Data provided

◇ ◇ ◇

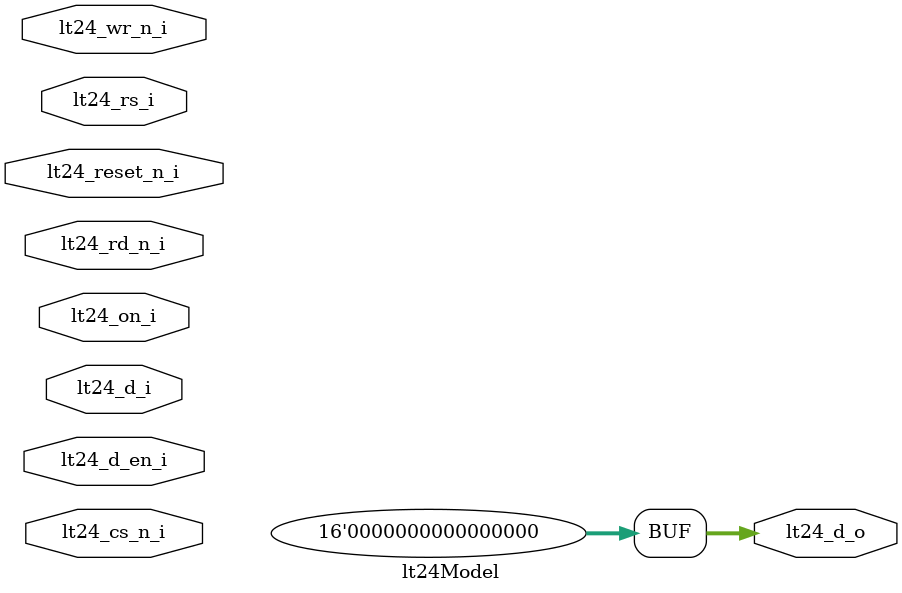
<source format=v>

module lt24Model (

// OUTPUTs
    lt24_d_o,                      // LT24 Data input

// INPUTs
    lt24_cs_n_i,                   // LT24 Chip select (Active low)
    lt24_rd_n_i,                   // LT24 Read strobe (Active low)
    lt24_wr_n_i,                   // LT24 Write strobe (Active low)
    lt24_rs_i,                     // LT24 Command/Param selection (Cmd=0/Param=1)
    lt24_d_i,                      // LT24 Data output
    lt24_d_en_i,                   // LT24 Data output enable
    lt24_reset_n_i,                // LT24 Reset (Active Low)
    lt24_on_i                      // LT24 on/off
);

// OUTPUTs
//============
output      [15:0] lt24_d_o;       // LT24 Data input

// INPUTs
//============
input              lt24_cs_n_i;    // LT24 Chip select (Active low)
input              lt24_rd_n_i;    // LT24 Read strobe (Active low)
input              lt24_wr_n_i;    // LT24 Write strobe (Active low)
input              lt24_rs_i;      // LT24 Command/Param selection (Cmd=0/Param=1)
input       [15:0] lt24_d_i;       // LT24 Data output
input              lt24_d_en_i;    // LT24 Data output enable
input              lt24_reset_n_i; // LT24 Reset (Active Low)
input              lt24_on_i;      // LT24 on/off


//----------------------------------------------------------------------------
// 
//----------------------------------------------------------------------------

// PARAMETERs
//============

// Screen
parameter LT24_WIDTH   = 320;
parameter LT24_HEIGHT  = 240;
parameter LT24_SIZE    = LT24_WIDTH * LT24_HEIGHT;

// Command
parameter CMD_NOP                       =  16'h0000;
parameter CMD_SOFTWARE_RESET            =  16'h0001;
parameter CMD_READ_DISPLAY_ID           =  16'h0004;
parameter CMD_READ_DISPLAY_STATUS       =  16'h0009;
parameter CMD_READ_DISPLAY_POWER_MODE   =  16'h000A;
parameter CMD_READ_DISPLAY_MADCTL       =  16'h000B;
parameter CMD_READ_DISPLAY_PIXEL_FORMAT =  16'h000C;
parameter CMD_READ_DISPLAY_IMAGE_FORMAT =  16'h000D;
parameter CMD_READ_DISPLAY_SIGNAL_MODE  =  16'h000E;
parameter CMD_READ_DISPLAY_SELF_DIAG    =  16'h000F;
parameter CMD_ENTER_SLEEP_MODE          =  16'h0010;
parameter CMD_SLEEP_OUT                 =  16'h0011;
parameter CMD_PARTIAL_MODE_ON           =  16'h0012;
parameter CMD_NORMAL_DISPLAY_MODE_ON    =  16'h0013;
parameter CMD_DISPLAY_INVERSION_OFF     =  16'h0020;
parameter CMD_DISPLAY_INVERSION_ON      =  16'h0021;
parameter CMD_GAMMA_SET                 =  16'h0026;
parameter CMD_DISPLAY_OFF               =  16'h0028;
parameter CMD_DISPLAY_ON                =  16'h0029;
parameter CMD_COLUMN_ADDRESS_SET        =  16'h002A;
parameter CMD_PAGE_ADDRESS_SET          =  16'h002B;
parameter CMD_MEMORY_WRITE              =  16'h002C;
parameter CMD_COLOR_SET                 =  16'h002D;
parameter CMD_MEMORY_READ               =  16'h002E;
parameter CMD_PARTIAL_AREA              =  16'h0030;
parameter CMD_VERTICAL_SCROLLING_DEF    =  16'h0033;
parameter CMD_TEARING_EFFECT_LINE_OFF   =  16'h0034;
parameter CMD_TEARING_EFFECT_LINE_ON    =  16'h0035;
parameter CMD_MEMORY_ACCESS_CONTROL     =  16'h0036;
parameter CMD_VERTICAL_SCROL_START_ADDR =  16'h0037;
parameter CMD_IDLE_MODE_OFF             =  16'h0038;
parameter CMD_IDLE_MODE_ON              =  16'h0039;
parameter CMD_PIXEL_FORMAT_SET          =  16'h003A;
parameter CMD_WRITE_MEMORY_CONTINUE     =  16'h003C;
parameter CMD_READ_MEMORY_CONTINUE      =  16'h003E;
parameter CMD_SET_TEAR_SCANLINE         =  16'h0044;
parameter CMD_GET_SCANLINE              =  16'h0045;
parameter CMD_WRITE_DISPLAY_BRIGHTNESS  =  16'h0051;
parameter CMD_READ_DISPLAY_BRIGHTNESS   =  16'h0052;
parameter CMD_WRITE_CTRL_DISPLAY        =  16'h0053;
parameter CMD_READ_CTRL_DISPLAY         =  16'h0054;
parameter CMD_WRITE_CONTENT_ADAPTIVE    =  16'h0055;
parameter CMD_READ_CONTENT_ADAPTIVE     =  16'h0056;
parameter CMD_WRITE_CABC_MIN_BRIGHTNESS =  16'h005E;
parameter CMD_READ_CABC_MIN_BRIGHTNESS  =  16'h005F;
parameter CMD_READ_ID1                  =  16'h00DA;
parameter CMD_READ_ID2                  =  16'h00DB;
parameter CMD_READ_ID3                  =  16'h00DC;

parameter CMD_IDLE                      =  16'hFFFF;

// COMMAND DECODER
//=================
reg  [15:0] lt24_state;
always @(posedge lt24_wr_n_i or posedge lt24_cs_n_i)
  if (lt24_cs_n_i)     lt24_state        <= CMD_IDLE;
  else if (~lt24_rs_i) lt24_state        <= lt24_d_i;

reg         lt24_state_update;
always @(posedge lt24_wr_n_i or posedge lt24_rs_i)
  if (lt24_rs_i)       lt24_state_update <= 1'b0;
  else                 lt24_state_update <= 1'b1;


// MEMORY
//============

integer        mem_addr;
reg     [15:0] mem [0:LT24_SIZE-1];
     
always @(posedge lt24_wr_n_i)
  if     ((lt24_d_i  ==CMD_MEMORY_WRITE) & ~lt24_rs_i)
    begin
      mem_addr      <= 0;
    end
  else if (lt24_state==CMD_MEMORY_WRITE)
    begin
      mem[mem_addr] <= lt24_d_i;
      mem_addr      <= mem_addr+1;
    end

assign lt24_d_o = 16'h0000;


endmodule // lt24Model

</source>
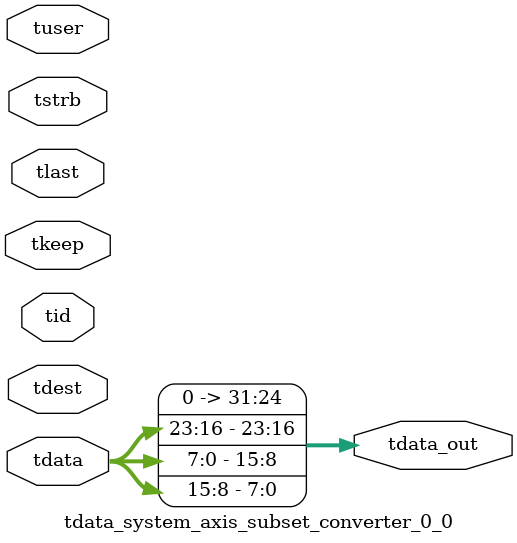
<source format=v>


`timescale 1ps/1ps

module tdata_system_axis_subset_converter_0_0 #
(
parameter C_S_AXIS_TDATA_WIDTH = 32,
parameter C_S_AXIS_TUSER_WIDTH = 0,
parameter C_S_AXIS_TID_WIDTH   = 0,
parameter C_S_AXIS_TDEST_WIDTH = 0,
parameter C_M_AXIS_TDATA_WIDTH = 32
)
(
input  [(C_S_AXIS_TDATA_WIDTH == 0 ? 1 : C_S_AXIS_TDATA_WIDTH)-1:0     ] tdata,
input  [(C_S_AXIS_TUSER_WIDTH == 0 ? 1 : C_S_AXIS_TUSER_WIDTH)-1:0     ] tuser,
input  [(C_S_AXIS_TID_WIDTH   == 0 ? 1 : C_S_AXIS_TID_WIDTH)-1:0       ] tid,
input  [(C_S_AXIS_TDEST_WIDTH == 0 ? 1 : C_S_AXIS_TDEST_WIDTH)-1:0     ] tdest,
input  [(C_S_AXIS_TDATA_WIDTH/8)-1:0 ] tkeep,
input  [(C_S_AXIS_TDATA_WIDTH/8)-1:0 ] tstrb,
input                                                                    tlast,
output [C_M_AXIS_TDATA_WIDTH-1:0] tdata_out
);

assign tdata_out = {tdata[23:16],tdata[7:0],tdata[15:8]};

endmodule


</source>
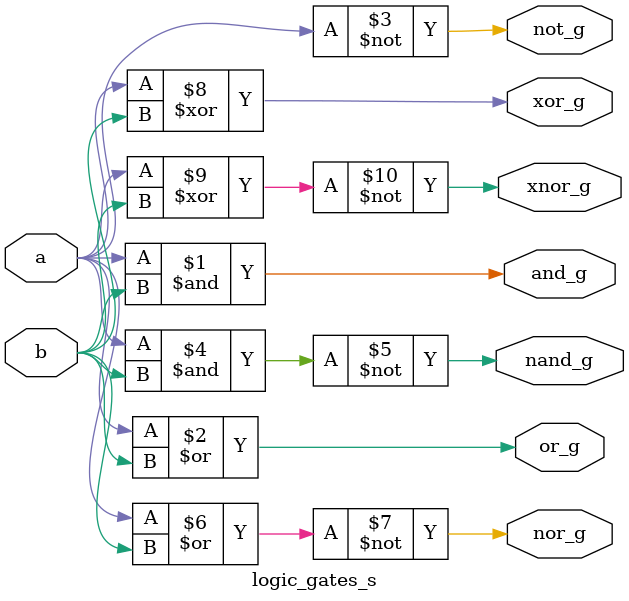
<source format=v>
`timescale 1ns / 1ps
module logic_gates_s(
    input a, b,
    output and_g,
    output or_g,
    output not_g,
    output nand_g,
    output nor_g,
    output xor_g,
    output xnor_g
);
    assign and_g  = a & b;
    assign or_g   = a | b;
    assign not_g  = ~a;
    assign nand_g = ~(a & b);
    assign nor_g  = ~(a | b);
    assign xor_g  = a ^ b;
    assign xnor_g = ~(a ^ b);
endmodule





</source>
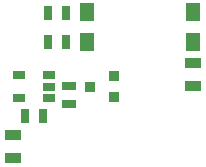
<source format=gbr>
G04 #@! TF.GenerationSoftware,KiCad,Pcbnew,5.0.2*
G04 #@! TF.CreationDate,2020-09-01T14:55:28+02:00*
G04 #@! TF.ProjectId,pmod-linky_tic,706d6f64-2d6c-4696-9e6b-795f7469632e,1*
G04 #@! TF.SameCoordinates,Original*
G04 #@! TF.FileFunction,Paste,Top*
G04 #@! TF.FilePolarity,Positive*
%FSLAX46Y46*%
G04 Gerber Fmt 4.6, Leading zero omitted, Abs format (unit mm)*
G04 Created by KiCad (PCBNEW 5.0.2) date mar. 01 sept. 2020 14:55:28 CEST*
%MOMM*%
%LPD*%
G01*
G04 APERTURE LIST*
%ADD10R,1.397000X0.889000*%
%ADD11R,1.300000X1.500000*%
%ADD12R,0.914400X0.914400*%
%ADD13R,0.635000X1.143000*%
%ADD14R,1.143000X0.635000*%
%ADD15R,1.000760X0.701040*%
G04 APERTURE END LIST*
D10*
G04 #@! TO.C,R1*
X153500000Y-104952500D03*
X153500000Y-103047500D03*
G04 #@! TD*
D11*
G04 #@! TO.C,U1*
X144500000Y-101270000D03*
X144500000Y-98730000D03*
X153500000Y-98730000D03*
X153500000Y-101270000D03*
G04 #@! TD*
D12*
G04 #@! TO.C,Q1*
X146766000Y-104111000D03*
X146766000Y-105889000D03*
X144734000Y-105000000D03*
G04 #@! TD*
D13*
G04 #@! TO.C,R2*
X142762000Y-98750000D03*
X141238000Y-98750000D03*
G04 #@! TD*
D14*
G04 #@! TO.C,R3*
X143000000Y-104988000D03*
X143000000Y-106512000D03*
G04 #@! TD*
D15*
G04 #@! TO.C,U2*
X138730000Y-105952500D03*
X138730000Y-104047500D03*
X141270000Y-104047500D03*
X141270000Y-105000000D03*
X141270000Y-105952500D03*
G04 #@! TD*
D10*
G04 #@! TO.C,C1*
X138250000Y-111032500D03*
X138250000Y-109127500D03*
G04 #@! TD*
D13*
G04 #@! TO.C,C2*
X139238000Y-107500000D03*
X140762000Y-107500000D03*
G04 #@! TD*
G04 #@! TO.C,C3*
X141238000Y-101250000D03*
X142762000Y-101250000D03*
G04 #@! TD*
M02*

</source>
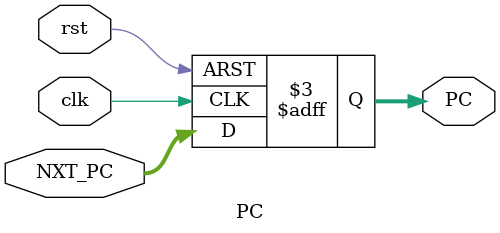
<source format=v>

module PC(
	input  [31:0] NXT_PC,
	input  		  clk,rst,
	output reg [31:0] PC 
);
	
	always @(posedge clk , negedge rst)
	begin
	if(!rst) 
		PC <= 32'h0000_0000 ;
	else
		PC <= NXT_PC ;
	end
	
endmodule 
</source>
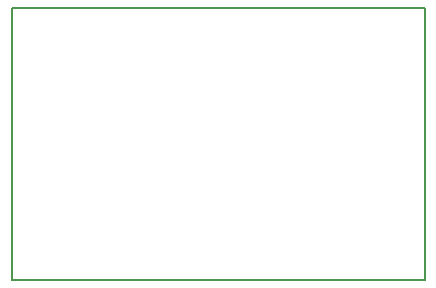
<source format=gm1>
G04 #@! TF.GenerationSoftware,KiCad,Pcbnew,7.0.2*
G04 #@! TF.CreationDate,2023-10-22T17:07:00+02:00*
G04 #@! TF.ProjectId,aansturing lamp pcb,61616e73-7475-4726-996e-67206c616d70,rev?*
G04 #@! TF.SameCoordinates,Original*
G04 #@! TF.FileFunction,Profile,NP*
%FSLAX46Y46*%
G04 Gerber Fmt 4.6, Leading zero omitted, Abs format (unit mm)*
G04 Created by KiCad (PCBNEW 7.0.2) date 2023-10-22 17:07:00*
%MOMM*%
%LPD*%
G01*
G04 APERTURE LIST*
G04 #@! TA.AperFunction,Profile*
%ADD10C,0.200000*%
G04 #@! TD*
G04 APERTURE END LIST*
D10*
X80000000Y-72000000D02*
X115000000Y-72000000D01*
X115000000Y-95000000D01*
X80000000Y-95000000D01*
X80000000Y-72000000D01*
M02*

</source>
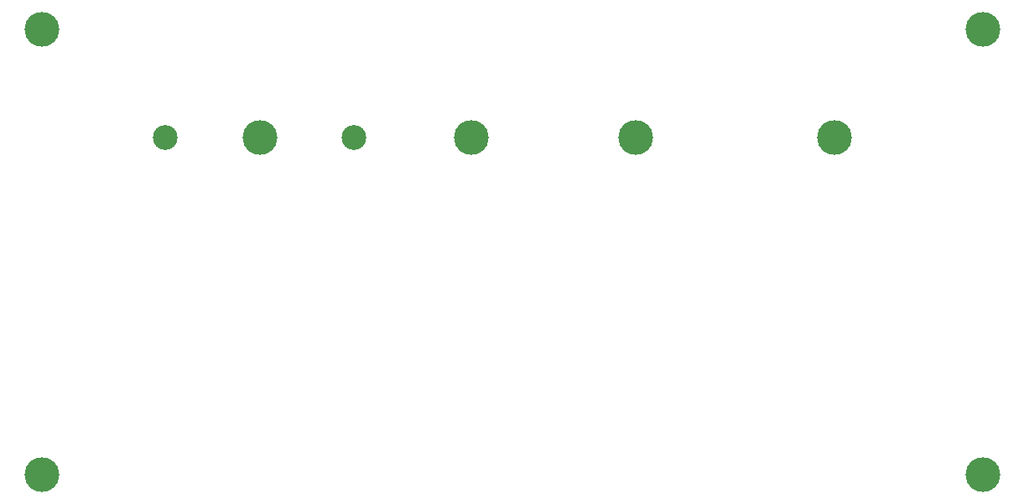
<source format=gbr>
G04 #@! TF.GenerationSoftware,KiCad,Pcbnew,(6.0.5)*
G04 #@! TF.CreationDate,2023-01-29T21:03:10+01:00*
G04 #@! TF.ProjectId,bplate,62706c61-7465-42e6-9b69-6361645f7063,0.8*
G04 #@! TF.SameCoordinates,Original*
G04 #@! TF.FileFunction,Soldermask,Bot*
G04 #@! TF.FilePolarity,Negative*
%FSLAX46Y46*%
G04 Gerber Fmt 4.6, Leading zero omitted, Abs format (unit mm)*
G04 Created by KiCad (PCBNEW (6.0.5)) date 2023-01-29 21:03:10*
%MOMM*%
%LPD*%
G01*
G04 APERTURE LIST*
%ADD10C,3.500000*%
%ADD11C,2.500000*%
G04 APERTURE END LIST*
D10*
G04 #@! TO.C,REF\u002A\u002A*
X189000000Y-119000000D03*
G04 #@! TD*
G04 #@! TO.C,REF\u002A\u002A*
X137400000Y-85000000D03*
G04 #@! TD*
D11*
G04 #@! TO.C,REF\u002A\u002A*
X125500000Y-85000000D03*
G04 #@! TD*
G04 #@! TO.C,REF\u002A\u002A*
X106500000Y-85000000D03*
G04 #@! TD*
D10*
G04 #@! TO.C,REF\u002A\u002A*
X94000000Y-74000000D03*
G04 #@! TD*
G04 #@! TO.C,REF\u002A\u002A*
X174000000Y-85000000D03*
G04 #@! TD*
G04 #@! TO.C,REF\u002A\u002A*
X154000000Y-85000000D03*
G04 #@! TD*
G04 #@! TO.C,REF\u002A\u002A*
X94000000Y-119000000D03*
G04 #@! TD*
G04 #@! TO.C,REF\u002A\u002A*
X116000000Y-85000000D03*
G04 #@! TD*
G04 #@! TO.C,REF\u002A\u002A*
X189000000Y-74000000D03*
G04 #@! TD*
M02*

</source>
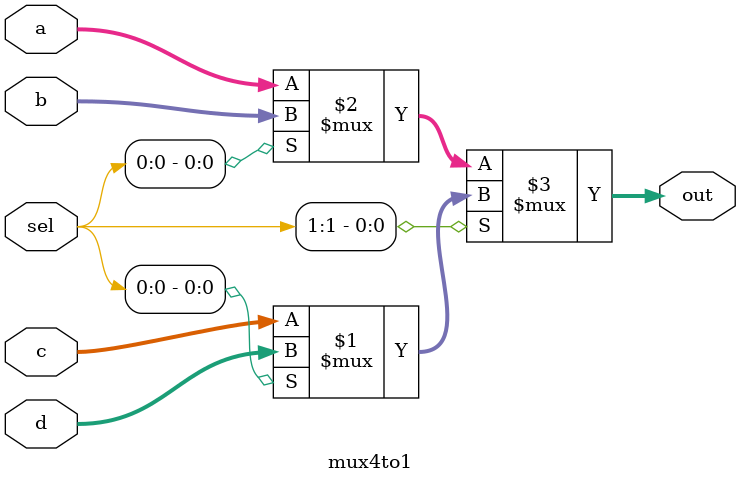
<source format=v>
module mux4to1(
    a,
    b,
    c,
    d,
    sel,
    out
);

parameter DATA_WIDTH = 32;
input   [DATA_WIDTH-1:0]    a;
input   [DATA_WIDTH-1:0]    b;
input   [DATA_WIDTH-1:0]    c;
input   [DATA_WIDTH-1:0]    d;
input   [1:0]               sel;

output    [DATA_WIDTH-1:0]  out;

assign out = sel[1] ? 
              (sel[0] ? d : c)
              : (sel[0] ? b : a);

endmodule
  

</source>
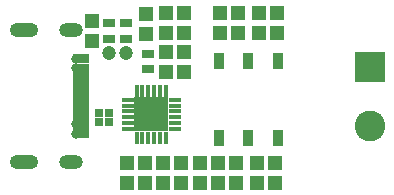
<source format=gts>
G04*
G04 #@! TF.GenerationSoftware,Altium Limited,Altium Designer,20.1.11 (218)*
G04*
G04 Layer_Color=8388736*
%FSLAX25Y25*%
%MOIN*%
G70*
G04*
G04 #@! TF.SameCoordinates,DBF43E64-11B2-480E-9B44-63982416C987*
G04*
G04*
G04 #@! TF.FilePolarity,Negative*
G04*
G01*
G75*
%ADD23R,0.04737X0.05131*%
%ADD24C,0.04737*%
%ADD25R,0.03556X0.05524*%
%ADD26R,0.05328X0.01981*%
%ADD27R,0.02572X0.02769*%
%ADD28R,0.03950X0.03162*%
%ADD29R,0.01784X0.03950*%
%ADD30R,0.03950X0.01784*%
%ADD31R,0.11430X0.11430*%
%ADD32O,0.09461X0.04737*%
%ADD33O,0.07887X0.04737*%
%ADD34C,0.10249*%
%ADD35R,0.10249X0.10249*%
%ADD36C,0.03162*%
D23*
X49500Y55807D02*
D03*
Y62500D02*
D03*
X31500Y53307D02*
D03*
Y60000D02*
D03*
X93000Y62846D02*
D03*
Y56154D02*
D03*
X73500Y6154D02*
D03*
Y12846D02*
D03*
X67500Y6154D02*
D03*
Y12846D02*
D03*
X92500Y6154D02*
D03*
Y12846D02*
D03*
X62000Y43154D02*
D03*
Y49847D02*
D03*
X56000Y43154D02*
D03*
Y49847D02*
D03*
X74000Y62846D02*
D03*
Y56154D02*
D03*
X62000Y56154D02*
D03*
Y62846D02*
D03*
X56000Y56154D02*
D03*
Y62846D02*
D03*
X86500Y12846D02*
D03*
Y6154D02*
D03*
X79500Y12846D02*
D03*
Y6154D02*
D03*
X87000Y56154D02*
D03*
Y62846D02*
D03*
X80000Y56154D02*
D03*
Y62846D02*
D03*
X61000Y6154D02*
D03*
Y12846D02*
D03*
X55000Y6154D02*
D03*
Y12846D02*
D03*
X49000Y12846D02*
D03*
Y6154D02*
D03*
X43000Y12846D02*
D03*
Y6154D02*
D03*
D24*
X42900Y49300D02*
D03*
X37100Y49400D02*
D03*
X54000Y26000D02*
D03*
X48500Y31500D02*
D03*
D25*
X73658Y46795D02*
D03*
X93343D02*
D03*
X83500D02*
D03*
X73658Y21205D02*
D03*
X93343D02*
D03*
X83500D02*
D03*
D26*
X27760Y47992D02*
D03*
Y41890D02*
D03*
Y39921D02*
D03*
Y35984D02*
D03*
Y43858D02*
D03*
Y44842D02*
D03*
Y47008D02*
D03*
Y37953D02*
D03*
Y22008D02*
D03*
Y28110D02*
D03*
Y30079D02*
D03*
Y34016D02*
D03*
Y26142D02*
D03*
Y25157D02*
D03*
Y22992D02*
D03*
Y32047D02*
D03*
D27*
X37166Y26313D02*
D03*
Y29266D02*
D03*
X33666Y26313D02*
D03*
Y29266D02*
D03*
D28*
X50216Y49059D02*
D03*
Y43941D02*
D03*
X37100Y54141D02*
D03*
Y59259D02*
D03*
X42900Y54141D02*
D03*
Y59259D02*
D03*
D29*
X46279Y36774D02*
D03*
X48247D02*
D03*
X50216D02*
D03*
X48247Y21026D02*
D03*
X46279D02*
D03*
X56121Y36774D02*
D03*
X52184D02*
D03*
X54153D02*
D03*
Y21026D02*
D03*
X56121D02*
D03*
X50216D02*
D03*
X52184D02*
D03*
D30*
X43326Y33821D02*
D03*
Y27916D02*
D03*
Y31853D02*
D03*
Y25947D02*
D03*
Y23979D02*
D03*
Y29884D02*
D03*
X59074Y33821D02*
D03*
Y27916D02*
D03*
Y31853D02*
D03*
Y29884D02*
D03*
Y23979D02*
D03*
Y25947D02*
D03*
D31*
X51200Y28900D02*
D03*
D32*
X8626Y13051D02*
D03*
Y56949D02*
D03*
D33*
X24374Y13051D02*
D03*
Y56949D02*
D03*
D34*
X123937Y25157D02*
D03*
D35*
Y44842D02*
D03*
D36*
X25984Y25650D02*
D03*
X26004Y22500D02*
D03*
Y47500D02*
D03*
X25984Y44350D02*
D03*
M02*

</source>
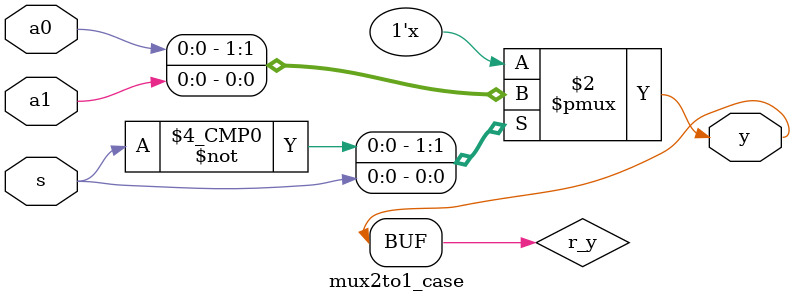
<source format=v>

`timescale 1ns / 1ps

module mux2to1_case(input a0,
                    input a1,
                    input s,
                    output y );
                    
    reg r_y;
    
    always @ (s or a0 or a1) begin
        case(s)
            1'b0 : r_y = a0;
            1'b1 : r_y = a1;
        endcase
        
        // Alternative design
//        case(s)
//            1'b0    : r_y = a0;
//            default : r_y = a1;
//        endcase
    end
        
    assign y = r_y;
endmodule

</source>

◇ ◇ ◇

Task requirements
Check each line of the listing for "assign". Show those that have it.

Result
assign lt24_d_o = 16'h0000;
assign tdata_out = {tdata[23:16],tdata[7:0],tdata[15:8]};
    assign and_g  = a & b;
    assign or_g   = a | b;
    assign not_g  = ~a;
    assign nand_g = ~(a & b);
    assign nor_g  = ~(a | b);
    assign xor_g  = a ^ b;
    assign xnor_g = ~(a ^ b);
assign out = sel[1] ? 
    assign y = r_y;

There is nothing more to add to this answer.